El 9 de octubre de 2010, Página Política publicó una crónica de un encuentro partidario en el que el dirigente radical de Paraná, Sergio Solari, sinceró lo que todos sus correligionarios saben. Dijo, ese sábado, en el Comité Provincial: “Nunca se va a reconocer públicamente, pero los cargos tienen precio”. Y enseguida dio ejemplos: “La concejalía, 40 mil pesos en las ciudades más o menos importantes. Y diputados 100 mil pesos. Quien garantice poner eso tiene asegurado estar en una lista”. El valor del dólar – moneda en que recauda Milei y por la que se fija el costo de vida en la Argentina – ese año estaba a 3.90 pesos.
Lo cierto es que tras los dichos de Solari hubo dirigentes que se enojaron, pero éste ratificó sus dichos en declaraciones radiales días después: “No sé por qué no se habla de estos temas. Resulta que ahora pasé a ser para algunos bueno y para otros malo. Yo creo que de una vez por todas hay que decir las cosas como son”.
En Entre Ríos, precisamente en Paraná, integrantes de cuerpos deliberativos supieron ser reconocidos por lo bajo como “el concejal de…” por las sospechas de haber sido financiado por un empresario.
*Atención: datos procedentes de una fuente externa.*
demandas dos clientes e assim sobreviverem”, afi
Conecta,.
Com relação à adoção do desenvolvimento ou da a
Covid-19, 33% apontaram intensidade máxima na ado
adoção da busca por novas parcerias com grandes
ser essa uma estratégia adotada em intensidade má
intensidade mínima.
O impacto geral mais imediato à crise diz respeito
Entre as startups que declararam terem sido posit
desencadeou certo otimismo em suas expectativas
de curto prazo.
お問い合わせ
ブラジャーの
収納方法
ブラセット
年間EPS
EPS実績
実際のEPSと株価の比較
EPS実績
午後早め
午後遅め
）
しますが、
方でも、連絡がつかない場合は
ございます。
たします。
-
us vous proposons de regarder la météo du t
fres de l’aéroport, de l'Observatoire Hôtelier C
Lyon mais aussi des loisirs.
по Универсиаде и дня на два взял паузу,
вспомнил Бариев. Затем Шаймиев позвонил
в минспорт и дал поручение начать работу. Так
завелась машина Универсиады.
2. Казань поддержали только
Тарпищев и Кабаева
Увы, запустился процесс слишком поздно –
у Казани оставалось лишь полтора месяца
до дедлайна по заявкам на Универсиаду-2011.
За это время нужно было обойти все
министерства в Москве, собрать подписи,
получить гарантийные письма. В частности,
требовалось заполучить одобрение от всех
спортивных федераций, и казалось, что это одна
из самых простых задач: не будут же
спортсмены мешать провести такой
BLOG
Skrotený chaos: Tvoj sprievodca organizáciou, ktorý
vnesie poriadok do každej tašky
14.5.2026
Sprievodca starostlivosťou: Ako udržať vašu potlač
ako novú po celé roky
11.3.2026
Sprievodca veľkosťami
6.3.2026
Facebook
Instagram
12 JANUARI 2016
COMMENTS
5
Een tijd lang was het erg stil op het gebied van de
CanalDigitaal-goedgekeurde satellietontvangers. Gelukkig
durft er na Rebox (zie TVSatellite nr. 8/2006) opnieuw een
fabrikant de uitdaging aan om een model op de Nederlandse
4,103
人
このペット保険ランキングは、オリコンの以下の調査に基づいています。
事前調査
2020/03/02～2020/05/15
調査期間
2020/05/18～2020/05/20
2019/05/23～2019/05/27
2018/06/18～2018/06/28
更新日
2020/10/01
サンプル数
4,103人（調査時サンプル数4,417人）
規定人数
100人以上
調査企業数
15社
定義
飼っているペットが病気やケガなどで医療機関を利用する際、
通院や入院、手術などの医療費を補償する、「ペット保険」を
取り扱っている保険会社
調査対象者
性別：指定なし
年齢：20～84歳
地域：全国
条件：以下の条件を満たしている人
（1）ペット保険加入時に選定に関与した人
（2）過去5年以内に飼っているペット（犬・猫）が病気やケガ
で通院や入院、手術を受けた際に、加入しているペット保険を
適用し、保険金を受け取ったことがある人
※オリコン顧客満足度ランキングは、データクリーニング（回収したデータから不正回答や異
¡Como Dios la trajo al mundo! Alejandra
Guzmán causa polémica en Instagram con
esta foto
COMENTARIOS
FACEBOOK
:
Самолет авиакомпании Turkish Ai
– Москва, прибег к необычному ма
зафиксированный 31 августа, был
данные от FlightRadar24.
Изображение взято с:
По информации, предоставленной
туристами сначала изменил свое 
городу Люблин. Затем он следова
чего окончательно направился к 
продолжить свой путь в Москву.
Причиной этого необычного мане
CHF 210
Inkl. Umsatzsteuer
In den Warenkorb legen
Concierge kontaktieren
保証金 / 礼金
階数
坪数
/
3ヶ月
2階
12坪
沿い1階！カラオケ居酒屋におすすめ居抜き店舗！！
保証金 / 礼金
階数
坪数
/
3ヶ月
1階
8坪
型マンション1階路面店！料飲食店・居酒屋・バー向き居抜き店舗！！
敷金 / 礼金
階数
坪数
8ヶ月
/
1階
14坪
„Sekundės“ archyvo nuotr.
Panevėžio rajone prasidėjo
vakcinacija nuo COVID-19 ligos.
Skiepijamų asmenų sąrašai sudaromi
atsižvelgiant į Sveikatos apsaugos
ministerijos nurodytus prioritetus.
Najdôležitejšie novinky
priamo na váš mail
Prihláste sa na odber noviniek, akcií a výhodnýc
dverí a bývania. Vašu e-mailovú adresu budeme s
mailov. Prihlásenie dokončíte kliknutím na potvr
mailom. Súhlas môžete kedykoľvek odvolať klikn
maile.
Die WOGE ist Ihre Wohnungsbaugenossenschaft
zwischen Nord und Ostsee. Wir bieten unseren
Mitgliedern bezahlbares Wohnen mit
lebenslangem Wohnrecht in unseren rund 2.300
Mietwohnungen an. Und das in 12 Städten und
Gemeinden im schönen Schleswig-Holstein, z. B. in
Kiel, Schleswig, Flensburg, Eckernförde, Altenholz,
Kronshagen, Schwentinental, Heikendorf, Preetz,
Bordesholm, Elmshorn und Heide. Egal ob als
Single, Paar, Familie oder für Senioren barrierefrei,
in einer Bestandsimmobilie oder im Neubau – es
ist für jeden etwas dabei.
Seguramente, éste último, beneficiado luego en la gestión.
El caso Milei generó que la Justicia Electoral decidiera abrir una investigación preliminar para investigar la posible venta de candidaturas, aportes irregulares a la campaña, enriquecimiento ilícito, dádivas, cohecho y violación al derecho a ser elegido, según dieron cuenta medios nacionales por estas horas.
Al fiscal con competencia electoral Ramiro González, si le acercan las confesiones de Solari, quizás se de cuenta que la diferencia con el caso Milei es la moneda.